**WHAT IS REQUIRED:**
The whole listing, from first line to last: copy it exactly.

STUDY MATERIAL Block Start

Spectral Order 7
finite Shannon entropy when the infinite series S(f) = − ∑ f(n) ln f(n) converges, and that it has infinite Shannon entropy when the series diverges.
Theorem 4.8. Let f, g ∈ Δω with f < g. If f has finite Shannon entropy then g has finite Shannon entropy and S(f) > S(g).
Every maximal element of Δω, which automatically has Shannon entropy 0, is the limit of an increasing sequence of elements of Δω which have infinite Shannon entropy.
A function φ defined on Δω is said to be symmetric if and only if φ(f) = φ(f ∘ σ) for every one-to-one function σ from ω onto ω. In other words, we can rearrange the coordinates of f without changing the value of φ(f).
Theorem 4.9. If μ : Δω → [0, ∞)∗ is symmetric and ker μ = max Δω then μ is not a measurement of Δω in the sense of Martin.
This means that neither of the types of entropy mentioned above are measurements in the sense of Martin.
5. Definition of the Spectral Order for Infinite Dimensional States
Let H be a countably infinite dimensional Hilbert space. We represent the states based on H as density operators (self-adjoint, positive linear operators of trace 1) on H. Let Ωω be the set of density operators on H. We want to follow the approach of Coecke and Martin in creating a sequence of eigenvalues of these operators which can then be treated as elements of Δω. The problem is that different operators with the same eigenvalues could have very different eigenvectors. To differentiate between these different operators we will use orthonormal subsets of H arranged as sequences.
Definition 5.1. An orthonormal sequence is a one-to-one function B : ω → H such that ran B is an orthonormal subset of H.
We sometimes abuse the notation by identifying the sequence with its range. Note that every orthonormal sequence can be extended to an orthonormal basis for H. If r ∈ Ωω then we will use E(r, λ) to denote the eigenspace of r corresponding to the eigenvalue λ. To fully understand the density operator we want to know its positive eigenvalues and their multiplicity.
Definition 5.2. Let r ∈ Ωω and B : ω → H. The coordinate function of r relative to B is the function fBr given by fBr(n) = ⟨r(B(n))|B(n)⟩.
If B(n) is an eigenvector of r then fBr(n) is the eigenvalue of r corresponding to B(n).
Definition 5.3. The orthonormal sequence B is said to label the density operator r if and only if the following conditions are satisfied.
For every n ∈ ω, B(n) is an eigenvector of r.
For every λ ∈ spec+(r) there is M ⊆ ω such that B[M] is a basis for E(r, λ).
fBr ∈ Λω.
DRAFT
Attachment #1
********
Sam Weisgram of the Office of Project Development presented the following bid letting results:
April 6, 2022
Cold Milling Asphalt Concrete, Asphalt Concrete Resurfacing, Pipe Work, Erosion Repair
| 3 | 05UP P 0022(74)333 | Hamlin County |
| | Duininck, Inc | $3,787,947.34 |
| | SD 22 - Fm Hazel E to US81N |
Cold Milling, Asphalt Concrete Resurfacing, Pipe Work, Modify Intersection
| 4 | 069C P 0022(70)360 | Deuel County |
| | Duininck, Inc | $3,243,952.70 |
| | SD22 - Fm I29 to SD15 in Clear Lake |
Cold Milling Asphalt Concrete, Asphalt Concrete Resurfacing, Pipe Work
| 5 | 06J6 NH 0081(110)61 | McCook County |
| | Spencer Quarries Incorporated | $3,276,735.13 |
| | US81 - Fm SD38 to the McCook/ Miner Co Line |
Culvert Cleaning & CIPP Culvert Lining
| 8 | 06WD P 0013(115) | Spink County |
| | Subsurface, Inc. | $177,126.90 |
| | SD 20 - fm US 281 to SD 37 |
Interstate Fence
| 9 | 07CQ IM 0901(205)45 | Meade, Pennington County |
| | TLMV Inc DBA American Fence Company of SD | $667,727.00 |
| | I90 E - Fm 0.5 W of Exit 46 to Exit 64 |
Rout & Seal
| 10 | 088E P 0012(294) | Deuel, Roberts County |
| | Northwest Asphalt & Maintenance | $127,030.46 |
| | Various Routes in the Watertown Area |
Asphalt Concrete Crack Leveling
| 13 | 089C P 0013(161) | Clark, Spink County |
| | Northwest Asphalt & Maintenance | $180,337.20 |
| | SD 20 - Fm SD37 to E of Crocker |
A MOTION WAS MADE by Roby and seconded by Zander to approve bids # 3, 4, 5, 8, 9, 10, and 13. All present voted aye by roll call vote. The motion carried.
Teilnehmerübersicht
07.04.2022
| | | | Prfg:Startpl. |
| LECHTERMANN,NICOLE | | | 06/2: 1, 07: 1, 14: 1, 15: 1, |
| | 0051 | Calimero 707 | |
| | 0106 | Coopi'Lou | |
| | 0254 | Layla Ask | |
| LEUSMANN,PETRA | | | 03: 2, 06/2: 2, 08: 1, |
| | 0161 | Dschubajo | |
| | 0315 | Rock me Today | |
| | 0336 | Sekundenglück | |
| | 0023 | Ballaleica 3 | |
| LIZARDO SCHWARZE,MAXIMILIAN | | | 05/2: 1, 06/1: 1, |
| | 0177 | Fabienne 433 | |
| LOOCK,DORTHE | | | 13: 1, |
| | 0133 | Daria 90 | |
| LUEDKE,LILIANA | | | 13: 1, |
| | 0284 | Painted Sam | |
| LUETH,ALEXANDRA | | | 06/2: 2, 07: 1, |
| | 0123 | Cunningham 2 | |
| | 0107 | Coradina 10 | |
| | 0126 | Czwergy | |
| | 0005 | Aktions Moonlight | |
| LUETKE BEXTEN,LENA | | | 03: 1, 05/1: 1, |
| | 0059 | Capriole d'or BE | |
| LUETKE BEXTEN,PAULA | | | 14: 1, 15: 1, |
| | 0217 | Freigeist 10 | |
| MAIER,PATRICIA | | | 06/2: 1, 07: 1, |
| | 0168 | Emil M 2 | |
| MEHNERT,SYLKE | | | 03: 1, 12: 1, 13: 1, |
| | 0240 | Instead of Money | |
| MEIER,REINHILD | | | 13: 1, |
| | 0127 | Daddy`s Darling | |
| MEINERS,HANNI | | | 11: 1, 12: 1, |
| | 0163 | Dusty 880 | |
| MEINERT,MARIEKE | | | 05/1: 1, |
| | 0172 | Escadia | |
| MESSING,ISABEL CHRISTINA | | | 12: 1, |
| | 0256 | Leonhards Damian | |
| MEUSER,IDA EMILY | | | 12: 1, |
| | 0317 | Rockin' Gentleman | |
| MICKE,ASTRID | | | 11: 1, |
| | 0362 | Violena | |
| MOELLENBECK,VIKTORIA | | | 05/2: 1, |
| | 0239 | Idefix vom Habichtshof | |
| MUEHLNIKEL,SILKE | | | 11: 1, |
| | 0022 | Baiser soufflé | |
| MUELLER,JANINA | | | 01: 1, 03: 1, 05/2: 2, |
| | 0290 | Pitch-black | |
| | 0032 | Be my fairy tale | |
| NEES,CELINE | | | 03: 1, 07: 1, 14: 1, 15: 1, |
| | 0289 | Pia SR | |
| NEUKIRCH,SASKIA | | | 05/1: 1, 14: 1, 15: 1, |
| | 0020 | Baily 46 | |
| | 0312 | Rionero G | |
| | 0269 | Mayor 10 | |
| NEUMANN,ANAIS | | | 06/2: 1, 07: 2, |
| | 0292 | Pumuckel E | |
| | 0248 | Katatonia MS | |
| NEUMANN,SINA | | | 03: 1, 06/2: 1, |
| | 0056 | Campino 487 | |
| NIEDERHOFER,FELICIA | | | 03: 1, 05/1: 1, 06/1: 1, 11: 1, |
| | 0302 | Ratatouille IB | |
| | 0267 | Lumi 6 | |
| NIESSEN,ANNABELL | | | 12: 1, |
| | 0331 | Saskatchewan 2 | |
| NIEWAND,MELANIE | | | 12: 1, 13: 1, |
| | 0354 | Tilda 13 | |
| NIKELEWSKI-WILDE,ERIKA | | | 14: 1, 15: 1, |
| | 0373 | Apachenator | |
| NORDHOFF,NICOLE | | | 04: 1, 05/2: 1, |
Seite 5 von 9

STUDY MATERIAL Block End

**WRITTEN ANSWER:**
Spectral Order 7
finite Shannon entropy when the infinite series S(f) = − ∑ f(n) ln f(n) converges, and that it has infinite Shannon entropy when the series diverges.
Theorem 4.8. Let f, g ∈ Δω with f < g. If f has finite Shannon entropy then g has finite Shannon entropy and S(f) > S(g).
Every maximal element of Δω, which automatically has Shannon entropy 0, is the limit of an increasing sequence of elements of Δω which have infinite Shannon entropy.
A function φ defined on Δω is said to be symmetric if and only if φ(f) = φ(f ∘ σ) for every one-to-one function σ from ω onto ω. In other words, we can rearrange the coordinates of f without changing the value of φ(f).
Theorem 4.9. If μ : Δω → [0, ∞)∗ is symmetric and ker μ = max Δω then μ is not a measurement of Δω in the sense of Martin.
This means that neither of the types of entropy mentioned above are measurements in the sense of Martin.
5. Definition of the Spectral Order for Infinite Dimensional States
Let H be a countably infinite dimensional Hilbert space. We represent the states based on H as density operators (self-adjoint, positive linear operators of trace 1) on H. Let Ωω be the set of density operators on H. We want to follow the approach of Coecke and Martin in creating a sequence of eigenvalues of these operators which can then be treated as elements of Δω. The problem is that different operators with the same eigenvalues could have very different eigenvectors. To differentiate between these different operators we will use orthonormal subsets of H arranged as sequences.
Definition 5.1. An orthonormal sequence is a one-to-one function B : ω → H such that ran B is an orthonormal subset of H.
We sometimes abuse the notation by identifying the sequence with its range. Note that every orthonormal sequence can be extended to an orthonormal basis for H. If r ∈ Ωω then we will use E(r, λ) to denote the eigenspace of r corresponding to the eigenvalue λ. To fully understand the density operator we want to know its positive eigenvalues and their multiplicity.
Definition 5.2. Let r ∈ Ωω and B : ω → H. The coordinate function of r relative to B is the function fBr given by fBr(n) = ⟨r(B(n))|B(n)⟩.
If B(n) is an eigenvector of r then fBr(n) is the eigenvalue of r corresponding to B(n).
Definition 5.3. The orthonormal sequence B is said to label the density operator r if and only if the following conditions are satisfied.
For every n ∈ ω, B(n) is an eigenvector of r.
For every λ ∈ spec+(r) there is M ⊆ ω such that B[M] is a basis for E(r, λ).
fBr ∈ Λω.
DRAFT
Attachment #1
********
Sam Weisgram of the Office of Project Development presented the following bid letting results:
April 6, 2022
Cold Milling Asphalt Concrete, Asphalt Concrete Resurfacing, Pipe Work, Erosion Repair
| 3 | 05UP P 0022(74)333 | Hamlin County |
| | Duininck, Inc | $3,787,947.34 |
| | SD 22 - Fm Hazel E to US81N |
Cold Milling, Asphalt Concrete Resurfacing, Pipe Work, Modify Intersection
| 4 | 069C P 0022(70)360 | Deuel County |
| | Duininck, Inc | $3,243,952.70 |
| | SD22 - Fm I29 to SD15 in Clear Lake |
Cold Milling Asphalt Concrete, Asphalt Concrete Resurfacing, Pipe Work
| 5 | 06J6 NH 0081(110)61 | McCook County |
| | Spencer Quarries Incorporated | $3,276,735.13 |
| | US81 - Fm SD38 to the McCook/ Miner Co Line |
Culvert Cleaning & CIPP Culvert Lining
| 8 | 06WD P 0013(115) | Spink County |
| | Subsurface, Inc. | $177,126.90 |
| | SD 20 - fm US 281 to SD 37 |
Interstate Fence
| 9 | 07CQ IM 0901(205)45 | Meade, Pennington County |
| | TLMV Inc DBA American Fence Company of SD | $667,727.00 |
| | I90 E - Fm 0.5 W of Exit 46 to Exit 64 |
Rout & Seal
| 10 | 088E P 0012(294) | Deuel, Roberts County |
| | Northwest Asphalt & Maintenance | $127,030.46 |
| | Various Routes in the Watertown Area |
Asphalt Concrete Crack Leveling
| 13 | 089C P 0013(161) | Clark, Spink County |
| | Northwest Asphalt & Maintenance | $180,337.20 |
| | SD 20 - Fm SD37 to E of Crocker |
A MOTION WAS MADE by Roby and seconded by Zander to approve bids # 3, 4, 5, 8, 9, 10, and 13. All present voted aye by roll call vote. The motion carried.
Teilnehmerübersicht
07.04.2022
| | | | Prfg:Startpl. |
| LECHTERMANN,NICOLE | | | 06/2: 1, 07: 1, 14: 1, 15: 1, |
| | 0051 | Calimero 707 | |
| | 0106 | Coopi'Lou | |
| | 0254 | Layla Ask | |
| LEUSMANN,PETRA | | | 03: 2, 06/2: 2, 08: 1, |
| | 0161 | Dschubajo | |
| | 0315 | Rock me Today | |
| | 0336 | Sekundenglück | |
| | 0023 | Ballaleica 3 | |
| LIZARDO SCHWARZE,MAXIMILIAN | | | 05/2: 1, 06/1: 1, |
| | 0177 | Fabienne 433 | |
| LOOCK,DORTHE | | | 13: 1, |
| | 0133 | Daria 90 | |
| LUEDKE,LILIANA | | | 13: 1, |
| | 0284 | Painted Sam | |
| LUETH,ALEXANDRA | | | 06/2: 2, 07: 1, |
| | 0123 | Cunningham 2 | |
| | 0107 | Coradina 10 | |
| | 0126 | Czwergy | |
| | 0005 | Aktions Moonlight | |
| LUETKE BEXTEN,LENA | | | 03: 1, 05/1: 1, |
| | 0059 | Capriole d'or BE | |
| LUETKE BEXTEN,PAULA | | | 14: 1, 15: 1, |
| | 0217 | Freigeist 10 | |
| MAIER,PATRICIA | | | 06/2: 1, 07: 1, |
| | 0168 | Emil M 2 | |
| MEHNERT,SYLKE | | | 03: 1, 12: 1, 13: 1, |
| | 0240 | Instead of Money | |
| MEIER,REINHILD | | | 13: 1, |
| | 0127 | Daddy`s Darling | |
| MEINERS,HANNI | | | 11: 1, 12: 1, |
| | 0163 | Dusty 880 | |
| MEINERT,MARIEKE | | | 05/1: 1, |
| | 0172 | Escadia | |
| MESSING,ISABEL CHRISTINA | | | 12: 1, |
| | 0256 | Leonhards Damian | |
| MEUSER,IDA EMILY | | | 12: 1, |
| | 0317 | Rockin' Gentleman | |
| MICKE,ASTRID | | | 11: 1, |
| | 0362 | Violena | |
| MOELLENBECK,VIKTORIA | | | 05/2: 1, |
| | 0239 | Idefix vom Habichtshof | |
| MUEHLNIKEL,SILKE | | | 11: 1, |
| | 0022 | Baiser soufflé | |
| MUELLER,JANINA | | | 01: 1, 03: 1, 05/2: 2, |
| | 0290 | Pitch-black | |
| | 0032 | Be my fairy tale | |
| NEES,CELINE | | | 03: 1, 07: 1, 14: 1, 15: 1, |
| | 0289 | Pia SR | |
| NEUKIRCH,SASKIA | | | 05/1: 1, 14: 1, 15: 1, |
| | 0020 | Baily 46 | |
| | 0312 | Rionero G | |
| | 0269 | Mayor 10 | |
| NEUMANN,ANAIS | | | 06/2: 1, 07: 2, |
| | 0292 | Pumuckel E | |
| | 0248 | Katatonia MS | |
| NEUMANN,SINA | | | 03: 1, 06/2: 1, |
| | 0056 | Campino 487 | |
| NIEDERHOFER,FELICIA | | | 03: 1, 05/1: 1, 06/1: 1, 11: 1, |
| | 0302 | Ratatouille IB | |
| | 0267 | Lumi 6 | |
| NIESSEN,ANNABELL | | | 12: 1, |
| | 0331 | Saskatchewan 2 | |
| NIEWAND,MELANIE | | | 12: 1, 13: 1, |
| | 0354 | Tilda 13 | |
| NIKELEWSKI-WILDE,ERIKA | | | 14: 1, 15: 1, |
| | 0373 | Apachenator | |
| NORDHOFF,NICOLE | | | 04: 1, 05/2: 1, |
Seite 5 von 9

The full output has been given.